[Records from a data collection]
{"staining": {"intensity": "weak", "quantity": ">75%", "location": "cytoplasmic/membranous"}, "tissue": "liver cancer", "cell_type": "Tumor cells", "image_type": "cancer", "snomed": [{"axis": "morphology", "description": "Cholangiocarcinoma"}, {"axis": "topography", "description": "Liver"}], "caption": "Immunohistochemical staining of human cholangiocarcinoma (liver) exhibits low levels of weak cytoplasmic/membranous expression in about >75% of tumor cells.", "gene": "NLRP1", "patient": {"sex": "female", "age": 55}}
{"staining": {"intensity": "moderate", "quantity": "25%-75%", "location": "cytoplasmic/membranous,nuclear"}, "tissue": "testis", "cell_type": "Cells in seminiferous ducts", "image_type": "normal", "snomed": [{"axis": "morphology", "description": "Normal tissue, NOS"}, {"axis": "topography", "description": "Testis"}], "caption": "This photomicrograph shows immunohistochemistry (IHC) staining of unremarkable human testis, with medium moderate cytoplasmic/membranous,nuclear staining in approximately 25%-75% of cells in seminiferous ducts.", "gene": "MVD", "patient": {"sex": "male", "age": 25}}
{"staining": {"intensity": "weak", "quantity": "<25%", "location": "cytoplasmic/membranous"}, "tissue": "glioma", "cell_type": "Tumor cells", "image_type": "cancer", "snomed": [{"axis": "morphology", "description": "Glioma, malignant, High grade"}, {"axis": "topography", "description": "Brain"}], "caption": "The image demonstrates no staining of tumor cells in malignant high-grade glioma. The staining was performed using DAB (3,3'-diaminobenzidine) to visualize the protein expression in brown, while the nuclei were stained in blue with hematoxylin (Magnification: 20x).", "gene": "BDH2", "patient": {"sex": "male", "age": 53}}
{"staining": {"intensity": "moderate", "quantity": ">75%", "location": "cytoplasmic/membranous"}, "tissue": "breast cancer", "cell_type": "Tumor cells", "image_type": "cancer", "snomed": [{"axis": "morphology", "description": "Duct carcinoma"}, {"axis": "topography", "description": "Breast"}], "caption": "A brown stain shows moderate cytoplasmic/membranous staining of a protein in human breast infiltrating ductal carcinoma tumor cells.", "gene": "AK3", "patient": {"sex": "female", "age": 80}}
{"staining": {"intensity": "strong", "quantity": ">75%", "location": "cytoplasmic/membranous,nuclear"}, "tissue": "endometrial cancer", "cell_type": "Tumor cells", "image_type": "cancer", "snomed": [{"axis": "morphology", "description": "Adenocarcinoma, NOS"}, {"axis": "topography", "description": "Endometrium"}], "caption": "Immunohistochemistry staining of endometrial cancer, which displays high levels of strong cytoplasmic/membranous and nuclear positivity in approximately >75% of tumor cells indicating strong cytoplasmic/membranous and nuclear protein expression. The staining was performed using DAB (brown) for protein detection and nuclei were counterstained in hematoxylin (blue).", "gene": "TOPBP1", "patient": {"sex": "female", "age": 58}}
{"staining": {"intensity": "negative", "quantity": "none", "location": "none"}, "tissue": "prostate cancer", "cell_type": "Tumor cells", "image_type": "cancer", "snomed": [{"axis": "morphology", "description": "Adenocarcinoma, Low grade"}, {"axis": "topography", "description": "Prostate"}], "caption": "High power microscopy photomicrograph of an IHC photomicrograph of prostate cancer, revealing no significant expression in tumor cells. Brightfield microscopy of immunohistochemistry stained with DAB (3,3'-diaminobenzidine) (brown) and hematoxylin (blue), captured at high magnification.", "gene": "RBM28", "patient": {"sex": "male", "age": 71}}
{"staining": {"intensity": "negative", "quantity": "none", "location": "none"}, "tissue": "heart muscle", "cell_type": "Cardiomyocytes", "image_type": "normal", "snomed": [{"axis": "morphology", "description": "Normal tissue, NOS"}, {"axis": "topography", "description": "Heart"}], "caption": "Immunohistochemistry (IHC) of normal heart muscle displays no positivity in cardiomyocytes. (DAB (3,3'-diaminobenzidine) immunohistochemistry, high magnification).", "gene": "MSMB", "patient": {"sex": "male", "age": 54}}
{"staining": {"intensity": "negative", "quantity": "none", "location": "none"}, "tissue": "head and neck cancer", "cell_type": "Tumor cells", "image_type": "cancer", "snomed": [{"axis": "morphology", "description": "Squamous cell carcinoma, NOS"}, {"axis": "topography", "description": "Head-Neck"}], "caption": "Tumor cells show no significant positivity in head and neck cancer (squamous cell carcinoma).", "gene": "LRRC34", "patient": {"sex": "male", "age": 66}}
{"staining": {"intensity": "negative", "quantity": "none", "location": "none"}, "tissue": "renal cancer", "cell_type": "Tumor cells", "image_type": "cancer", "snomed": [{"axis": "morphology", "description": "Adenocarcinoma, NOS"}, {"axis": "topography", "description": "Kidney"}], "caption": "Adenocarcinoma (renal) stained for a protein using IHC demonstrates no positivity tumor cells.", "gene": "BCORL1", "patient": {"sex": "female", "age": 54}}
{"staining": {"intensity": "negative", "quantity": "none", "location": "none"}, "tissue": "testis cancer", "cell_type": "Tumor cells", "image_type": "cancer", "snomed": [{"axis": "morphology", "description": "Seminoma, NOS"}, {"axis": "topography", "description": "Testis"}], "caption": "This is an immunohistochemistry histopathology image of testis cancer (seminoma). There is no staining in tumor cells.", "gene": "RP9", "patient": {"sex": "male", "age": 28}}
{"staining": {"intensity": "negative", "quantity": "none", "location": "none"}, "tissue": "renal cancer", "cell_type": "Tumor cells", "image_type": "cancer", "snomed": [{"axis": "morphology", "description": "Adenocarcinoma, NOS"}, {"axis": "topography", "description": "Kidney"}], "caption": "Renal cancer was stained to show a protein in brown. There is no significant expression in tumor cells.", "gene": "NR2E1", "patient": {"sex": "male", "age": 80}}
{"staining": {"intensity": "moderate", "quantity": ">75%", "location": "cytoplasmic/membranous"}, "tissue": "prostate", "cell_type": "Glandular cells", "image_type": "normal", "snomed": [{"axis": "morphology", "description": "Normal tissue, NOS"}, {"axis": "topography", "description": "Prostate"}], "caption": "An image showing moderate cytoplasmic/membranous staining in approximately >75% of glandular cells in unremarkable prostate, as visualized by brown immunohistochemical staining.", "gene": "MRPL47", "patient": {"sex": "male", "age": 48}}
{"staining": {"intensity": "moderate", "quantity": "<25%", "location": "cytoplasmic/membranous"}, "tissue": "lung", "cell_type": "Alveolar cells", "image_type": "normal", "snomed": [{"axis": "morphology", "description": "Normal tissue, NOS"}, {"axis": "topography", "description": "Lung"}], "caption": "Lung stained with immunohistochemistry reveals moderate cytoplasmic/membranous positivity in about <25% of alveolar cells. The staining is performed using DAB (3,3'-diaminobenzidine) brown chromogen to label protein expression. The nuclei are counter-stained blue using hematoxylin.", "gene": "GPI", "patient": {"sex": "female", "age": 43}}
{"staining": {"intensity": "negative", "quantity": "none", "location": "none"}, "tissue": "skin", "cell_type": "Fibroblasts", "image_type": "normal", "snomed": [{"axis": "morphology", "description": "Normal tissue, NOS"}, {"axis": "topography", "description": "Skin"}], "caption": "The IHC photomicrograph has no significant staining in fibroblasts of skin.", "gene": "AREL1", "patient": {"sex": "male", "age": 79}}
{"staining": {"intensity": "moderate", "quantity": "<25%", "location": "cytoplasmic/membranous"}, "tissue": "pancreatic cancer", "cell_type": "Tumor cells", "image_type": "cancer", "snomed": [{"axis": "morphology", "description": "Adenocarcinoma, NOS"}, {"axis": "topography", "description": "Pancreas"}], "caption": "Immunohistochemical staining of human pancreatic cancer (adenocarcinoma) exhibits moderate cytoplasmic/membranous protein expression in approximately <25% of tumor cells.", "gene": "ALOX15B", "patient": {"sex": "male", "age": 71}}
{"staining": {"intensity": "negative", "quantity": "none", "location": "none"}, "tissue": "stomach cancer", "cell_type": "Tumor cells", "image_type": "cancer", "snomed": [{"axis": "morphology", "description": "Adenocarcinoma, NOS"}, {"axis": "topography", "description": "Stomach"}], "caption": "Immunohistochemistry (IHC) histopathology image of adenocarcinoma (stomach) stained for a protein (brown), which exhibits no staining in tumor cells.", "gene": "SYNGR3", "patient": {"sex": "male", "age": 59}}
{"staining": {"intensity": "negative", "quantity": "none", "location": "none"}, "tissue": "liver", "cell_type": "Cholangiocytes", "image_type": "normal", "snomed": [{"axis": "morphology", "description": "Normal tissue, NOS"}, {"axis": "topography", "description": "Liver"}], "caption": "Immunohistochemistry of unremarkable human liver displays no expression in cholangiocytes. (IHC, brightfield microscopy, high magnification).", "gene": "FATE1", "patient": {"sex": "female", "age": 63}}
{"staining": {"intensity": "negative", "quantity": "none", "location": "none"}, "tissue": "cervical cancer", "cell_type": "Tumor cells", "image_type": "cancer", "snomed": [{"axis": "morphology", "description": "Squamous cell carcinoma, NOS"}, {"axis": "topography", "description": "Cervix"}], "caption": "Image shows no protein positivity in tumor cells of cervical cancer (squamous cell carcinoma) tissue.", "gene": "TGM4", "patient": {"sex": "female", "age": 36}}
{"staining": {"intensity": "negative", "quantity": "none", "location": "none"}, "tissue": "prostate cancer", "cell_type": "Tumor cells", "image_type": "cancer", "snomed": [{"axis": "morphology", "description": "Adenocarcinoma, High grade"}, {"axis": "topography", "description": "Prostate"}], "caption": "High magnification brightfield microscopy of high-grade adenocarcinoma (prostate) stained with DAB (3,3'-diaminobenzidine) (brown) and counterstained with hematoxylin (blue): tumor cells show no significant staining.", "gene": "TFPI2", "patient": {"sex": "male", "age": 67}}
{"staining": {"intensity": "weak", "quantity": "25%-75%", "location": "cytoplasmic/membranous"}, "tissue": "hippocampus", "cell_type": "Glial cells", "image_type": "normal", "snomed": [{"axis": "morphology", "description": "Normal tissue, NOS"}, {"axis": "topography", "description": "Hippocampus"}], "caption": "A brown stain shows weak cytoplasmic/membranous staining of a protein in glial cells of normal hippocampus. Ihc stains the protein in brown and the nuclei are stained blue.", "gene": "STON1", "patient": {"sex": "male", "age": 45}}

● **YOUR INSTRUCTIONS**: Across all lines of the data above, count those that contain the word "histopathology", giving the number without further comment.

● **ANSWER AREA**: 2